Reproduce the lines of the data that run from the line containing "стильных образов этой весны" through the line containing "telefon/fax: 251 641 480", both included. Leave the pictures out of your answer.

--------------------------------------------------

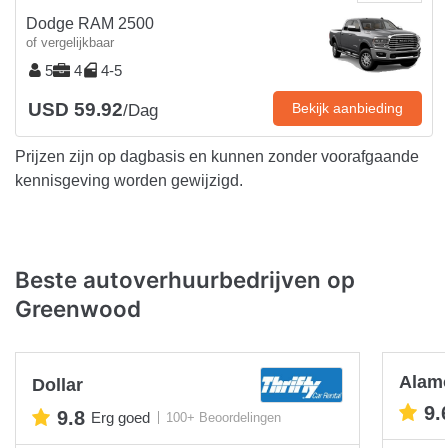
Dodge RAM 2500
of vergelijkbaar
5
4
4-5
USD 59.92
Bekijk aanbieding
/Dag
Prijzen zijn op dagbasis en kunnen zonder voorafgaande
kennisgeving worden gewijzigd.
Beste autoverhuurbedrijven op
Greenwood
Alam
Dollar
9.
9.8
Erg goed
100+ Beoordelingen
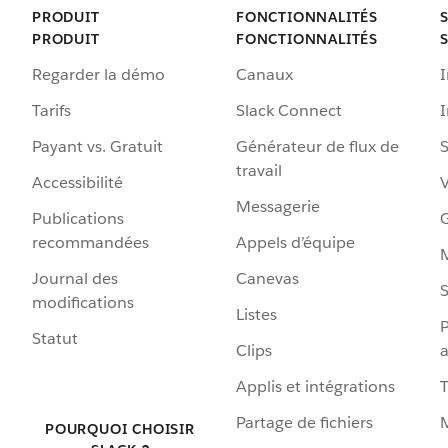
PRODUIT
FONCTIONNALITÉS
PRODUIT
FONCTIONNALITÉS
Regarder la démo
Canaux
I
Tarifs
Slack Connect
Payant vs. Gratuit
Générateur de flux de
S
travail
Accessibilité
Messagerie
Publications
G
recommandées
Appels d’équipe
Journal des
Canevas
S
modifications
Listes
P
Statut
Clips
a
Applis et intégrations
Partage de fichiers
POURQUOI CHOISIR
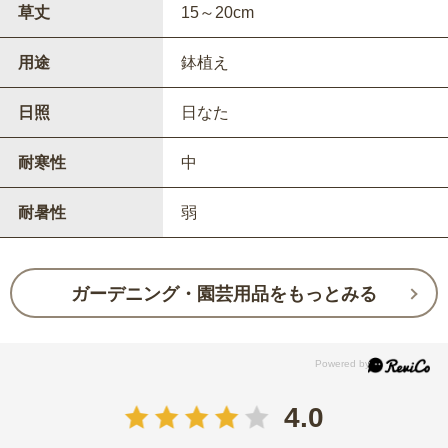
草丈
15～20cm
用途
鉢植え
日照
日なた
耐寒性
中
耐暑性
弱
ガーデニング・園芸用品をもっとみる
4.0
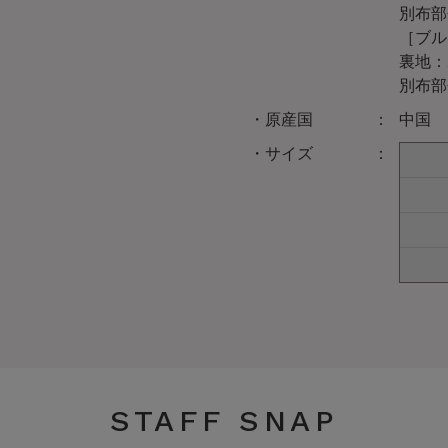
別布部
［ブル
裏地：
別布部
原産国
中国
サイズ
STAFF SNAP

--------------------------------------------------

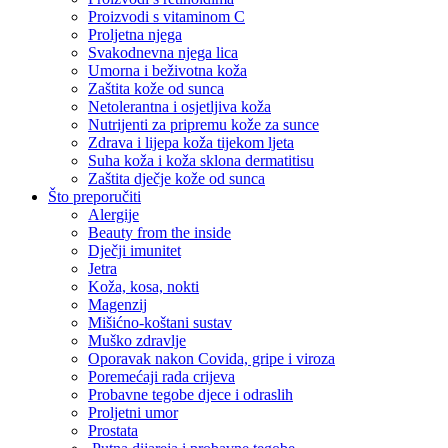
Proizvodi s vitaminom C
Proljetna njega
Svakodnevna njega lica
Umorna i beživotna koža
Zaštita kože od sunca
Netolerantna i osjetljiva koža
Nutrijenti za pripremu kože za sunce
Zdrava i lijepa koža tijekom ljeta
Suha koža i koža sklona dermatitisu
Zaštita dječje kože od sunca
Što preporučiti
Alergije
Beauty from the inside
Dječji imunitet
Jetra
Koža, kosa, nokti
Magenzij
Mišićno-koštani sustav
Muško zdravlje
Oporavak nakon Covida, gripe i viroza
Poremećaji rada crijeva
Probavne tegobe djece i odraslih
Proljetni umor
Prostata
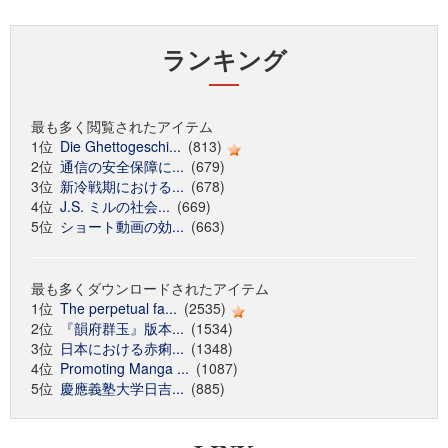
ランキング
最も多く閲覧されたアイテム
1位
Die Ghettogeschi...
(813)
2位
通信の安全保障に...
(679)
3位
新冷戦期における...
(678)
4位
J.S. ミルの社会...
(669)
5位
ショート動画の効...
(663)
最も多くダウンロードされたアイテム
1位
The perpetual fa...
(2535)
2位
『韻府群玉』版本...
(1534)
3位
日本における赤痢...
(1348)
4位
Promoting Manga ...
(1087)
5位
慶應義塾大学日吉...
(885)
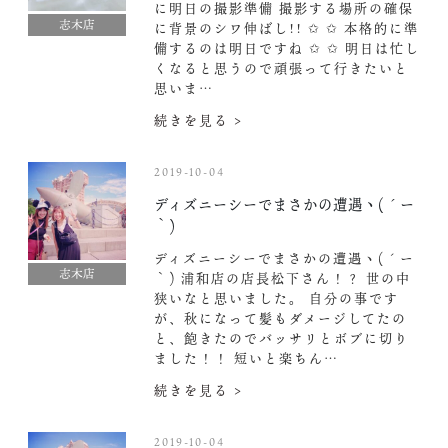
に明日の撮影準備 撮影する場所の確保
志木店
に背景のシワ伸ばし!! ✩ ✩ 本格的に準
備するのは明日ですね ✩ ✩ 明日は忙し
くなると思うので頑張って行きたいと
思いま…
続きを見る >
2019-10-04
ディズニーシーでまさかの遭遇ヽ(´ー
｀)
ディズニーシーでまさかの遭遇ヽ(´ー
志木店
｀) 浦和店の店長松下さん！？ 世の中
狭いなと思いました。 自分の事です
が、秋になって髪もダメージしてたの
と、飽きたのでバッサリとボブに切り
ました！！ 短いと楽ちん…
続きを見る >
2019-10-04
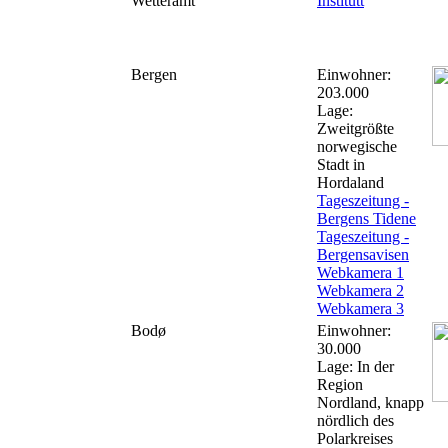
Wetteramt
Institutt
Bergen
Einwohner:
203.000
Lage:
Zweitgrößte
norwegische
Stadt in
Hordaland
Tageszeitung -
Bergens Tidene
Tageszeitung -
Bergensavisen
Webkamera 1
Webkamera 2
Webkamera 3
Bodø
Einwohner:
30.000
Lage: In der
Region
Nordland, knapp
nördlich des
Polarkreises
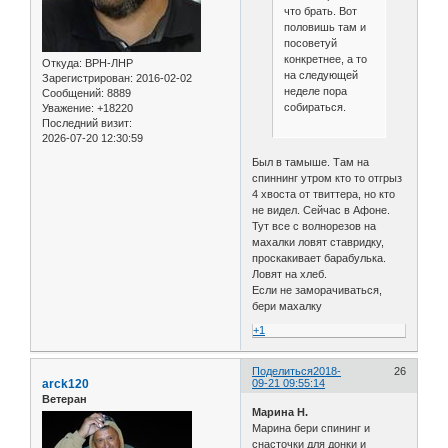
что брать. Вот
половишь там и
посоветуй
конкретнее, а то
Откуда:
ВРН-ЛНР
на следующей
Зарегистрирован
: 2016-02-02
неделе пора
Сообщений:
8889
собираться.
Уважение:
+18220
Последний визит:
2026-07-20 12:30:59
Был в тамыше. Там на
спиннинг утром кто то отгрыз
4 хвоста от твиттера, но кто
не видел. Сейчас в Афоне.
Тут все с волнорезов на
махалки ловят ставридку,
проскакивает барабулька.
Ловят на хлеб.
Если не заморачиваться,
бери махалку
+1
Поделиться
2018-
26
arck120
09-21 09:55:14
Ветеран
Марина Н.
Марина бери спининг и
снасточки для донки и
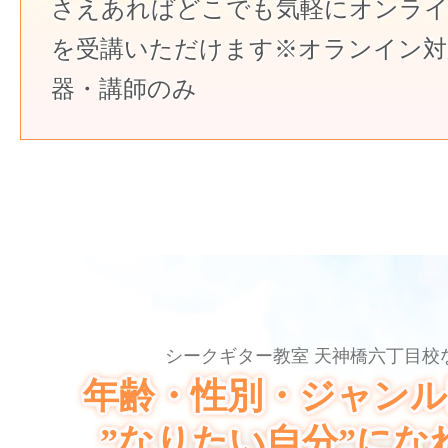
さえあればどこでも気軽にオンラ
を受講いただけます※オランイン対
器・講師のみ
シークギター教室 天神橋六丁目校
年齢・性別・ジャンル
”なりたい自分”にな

--------------------------------------------------

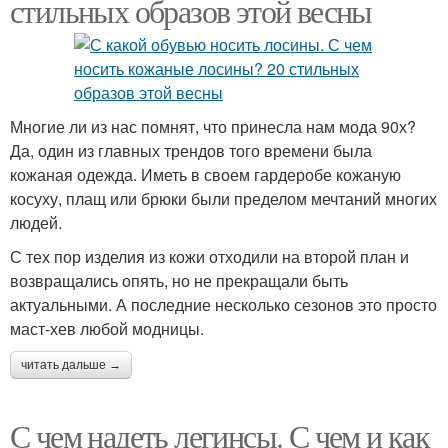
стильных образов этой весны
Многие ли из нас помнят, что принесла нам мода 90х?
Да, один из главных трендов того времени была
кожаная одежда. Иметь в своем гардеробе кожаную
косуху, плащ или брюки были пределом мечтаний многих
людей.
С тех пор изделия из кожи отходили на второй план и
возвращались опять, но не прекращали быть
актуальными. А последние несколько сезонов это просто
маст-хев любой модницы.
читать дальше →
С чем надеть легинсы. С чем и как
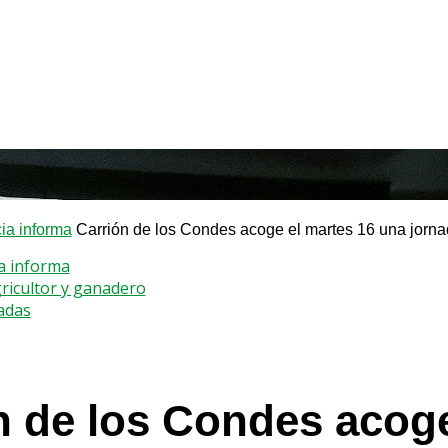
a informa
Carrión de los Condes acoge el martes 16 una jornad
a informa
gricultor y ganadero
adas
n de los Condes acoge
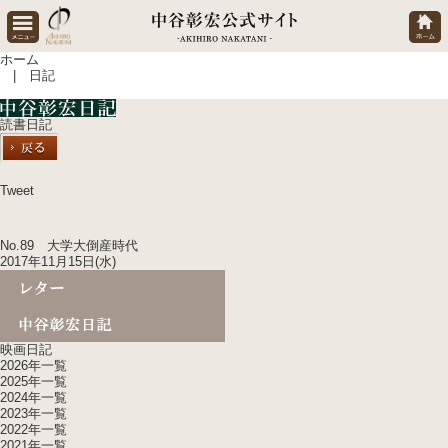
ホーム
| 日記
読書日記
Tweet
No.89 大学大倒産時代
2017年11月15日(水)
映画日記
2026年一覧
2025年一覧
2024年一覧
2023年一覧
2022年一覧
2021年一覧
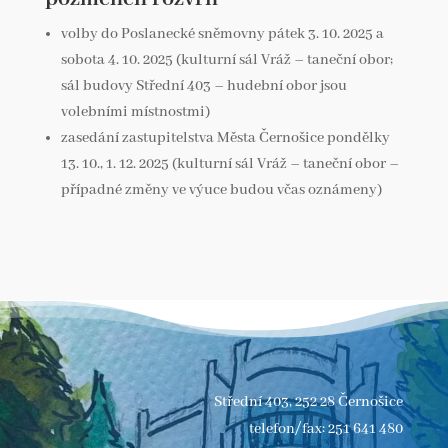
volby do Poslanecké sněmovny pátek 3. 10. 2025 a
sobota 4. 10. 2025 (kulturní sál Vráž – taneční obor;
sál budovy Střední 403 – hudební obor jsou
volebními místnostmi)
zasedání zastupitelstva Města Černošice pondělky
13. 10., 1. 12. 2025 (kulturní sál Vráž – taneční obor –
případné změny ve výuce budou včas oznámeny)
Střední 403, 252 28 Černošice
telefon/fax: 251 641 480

--------------------------------------------------

- _Task answer_
стильных образов этой весны
Многие ли из нас помнят, что принесла нам мода 90х?
Да, один из главных трендов того времени была
кожаная одежда. Иметь в своем гардеробе кожаную
косуху, плащ или брюки были пределом мечтаний многих
людей.
С тех пор изделия из кожи отходили на второй план и
возвращались опять, но не прекращали быть
актуальными. А последние несколько сезонов это просто
маст-хев любой модницы.
читать дальше →
С чем надеть легинсы. С чем и как
a informa
Carrión de los Condes acoge el martes 16 una jornad
a informa
gricultor y ganadero
adas
n de los Condes acoge
ホーム
| 日記
読書日記
Tweet
No.89 大学大倒産時代
2017年11月15日(水)
映画日記
2026年一覧
2025年一覧
2024年一覧
2023年一覧
2022年一覧
2021年一覧
volby do Poslanecké sněmovny pátek 3. 10. 2025 a
sobota 4. 10. 2025 (kulturní sál Vráž – taneční obor;
sál budovy Střední 403 – hudební obor jsou
volebními místnostmi)
zasedání zastupitelstva Města Černošice pondělky
13. 10., 1. 12. 2025 (kulturní sál Vráž – taneční obor –
případné změny ve výuce budou včas oznámeny)
Střední 403, 252 28 Černošice
telefon/fax: 251 641 480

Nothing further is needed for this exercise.